Collected data entries
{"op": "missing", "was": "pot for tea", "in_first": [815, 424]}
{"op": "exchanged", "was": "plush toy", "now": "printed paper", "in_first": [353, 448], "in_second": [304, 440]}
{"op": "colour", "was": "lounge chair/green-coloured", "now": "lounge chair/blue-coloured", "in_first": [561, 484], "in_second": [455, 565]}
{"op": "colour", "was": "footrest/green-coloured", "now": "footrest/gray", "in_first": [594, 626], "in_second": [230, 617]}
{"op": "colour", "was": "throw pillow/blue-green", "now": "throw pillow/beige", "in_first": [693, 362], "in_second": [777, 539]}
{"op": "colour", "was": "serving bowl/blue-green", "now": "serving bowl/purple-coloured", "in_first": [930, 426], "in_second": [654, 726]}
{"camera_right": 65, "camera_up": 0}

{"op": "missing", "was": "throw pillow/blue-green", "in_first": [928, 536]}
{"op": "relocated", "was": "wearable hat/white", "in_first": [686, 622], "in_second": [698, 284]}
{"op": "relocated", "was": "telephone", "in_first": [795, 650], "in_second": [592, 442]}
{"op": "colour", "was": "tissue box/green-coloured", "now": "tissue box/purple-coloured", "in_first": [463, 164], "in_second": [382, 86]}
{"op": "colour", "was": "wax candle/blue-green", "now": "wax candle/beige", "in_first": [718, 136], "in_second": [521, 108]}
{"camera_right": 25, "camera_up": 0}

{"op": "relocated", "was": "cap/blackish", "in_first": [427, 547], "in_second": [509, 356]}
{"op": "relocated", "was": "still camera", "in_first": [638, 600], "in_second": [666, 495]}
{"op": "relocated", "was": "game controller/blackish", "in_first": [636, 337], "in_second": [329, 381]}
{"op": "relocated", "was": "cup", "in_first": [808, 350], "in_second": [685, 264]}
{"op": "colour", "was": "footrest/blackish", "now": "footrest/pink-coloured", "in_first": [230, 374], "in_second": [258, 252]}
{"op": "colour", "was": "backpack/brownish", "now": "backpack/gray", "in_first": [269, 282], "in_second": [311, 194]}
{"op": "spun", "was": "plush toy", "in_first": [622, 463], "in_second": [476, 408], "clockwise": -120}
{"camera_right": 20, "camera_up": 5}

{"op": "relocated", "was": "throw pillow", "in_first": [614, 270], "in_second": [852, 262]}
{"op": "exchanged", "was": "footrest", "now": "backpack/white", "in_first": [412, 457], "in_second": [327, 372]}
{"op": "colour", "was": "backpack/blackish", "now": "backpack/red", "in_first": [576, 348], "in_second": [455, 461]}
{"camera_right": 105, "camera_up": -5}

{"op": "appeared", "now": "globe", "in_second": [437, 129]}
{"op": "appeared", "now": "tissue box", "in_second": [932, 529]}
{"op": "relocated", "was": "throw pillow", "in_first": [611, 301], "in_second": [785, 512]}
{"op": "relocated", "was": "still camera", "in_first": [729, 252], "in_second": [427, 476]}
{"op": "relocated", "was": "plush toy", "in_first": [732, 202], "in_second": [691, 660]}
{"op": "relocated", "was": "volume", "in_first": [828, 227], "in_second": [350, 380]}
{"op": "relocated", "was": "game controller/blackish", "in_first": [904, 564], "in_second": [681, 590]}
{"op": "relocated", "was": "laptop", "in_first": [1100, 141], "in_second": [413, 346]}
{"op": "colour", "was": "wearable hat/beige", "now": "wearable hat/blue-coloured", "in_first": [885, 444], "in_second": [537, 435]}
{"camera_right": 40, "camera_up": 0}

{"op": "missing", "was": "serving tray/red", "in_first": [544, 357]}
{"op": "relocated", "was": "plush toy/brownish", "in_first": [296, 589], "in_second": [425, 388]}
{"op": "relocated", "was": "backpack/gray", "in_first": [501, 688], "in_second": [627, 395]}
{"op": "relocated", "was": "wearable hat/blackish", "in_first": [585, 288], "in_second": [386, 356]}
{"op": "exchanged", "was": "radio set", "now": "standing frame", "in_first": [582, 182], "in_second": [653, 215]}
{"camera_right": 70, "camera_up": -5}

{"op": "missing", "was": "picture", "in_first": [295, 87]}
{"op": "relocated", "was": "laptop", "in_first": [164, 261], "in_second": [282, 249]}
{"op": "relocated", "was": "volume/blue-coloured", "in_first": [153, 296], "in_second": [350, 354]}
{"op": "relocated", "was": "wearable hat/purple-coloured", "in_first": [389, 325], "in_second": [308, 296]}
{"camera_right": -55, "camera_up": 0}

▶ **WHAT IS REQUIRED**: Copy the data exactly as it was presented.

▶ **FINISHED EXERCISE**:
{"op": "missing", "was": "pot for tea", "in_first": [815, 424]}
{"op": "exchanged", "was": "plush toy", "now": "printed paper", "in_first": [353, 448], "in_second": [304, 440]}
{"op": "colour", "was": "lounge chair/green-coloured", "now": "lounge chair/blue-coloured", "in_first": [561, 484], "in_second": [455, 565]}
{"op": "colour", "was": "footrest/green-coloured", "now": "footrest/gray", "in_first": [594, 626], "in_second": [230, 617]}
{"op": "colour", "was": "throw pillow/blue-green", "now": "throw pillow/beige", "in_first": [693, 362], "in_second": [777, 539]}
{"op": "colour", "was": "serving bowl/blue-green", "now": "serving bowl/purple-coloured", "in_first": [930, 426], "in_second": [654, 726]}
{"camera_right": 65, "camera_up": 0}

{"op": "missing", "was": "throw pillow/blue-green", "in_first": [928, 536]}
{"op": "relocated", "was": "wearable hat/white", "in_first": [686, 622], "in_second": [698, 284]}
{"op": "relocated", "was": "telephone", "in_first": [795, 650], "in_second": [592, 442]}
{"op": "colour", "was": "tissue box/green-coloured", "now": "tissue box/purple-coloured", "in_first": [463, 164], "in_second": [382, 86]}
{"op": "colour", "was": "wax candle/blue-green", "now": "wax candle/beige", "in_first": [718, 136], "in_second": [521, 108]}
{"camera_right": 25, "camera_up": 0}

{"op": "relocated", "was": "cap/blackish", "in_first": [427, 547], "in_second": [509, 356]}
{"op": "relocated", "was": "still camera", "in_first": [638, 600], "in_second": [666, 495]}
{"op": "relocated", "was": "game controller/blackish", "in_first": [636, 337], "in_second": [329, 381]}
{"op": "relocated", "was": "cup", "in_first": [808, 350], "in_second": [685, 264]}
{"op": "colour", "was": "footrest/blackish", "now": "footrest/pink-coloured", "in_first": [230, 374], "in_second": [258, 252]}
{"op": "colour", "was": "backpack/brownish", "now": "backpack/gray", "in_first": [269, 282], "in_second": [311, 194]}
{"op": "spun", "was": "plush toy", "in_first": [622, 463], "in_second": [476, 408], "clockwise": -120}
{"camera_right": 20, "camera_up": 5}

{"op": "relocated", "was": "throw pillow", "in_first": [614, 270], "in_second": [852, 262]}
{"op": "exchanged", "was": "footrest", "now": "backpack/white", "in_first": [412, 457], "in_second": [327, 372]}
{"op": "colour", "was": "backpack/blackish", "now": "backpack/red", "in_first": [576, 348], "in_second": [455, 461]}
{"camera_right": 105, "camera_up": -5}

{"op": "appeared", "now": "globe", "in_second": [437, 129]}
{"op": "appeared", "now": "tissue box", "in_second": [932, 529]}
{"op": "relocated", "was": "throw pillow", "in_first": [611, 301], "in_second": [785, 512]}
{"op": "relocated", "was": "still camera", "in_first": [729, 252], "in_second": [427, 476]}
{"op": "relocated", "was": "plush toy", "in_first": [732, 202], "in_second": [691, 660]}
{"op": "relocated", "was": "volume", "in_first": [828, 227], "in_second": [350, 380]}
{"op": "relocated", "was": "game controller/blackish", "in_first": [904, 564], "in_second": [681, 590]}
{"op": "relocated", "was": "laptop", "in_first": [1100, 141], "in_second": [413, 346]}
{"op": "colour", "was": "wearable hat/beige", "now": "wearable hat/blue-coloured", "in_first": [885, 444], "in_second": [537, 435]}
{"camera_right": 40, "camera_up": 0}

{"op": "missing", "was": "serving tray/red", "in_first": [544, 357]}
{"op": "relocated", "was": "plush toy/brownish", "in_first": [296, 589], "in_second": [425, 388]}
{"op": "relocated", "was": "backpack/gray", "in_first": [501, 688], "in_second": [627, 395]}
{"op": "relocated", "was": "wearable hat/blackish", "in_first": [585, 288], "in_second": [386, 356]}
{"op": "exchanged", "was": "radio set", "now": "standing frame", "in_first": [582, 182], "in_second": [653, 215]}
{"camera_right": 70, "camera_up": -5}

{"op": "missing", "was": "picture", "in_first": [295, 87]}
{"op": "relocated", "was": "laptop", "in_first": [164, 261], "in_second": [282, 249]}
{"op": "relocated", "was": "volume/blue-coloured", "in_first": [153, 296], "in_second": [350, 354]}
{"op": "relocated", "was": "wearable hat/purple-coloured", "in_first": [389, 325], "in_second": [308, 296]}
{"camera_right": -55, "camera_up": 0}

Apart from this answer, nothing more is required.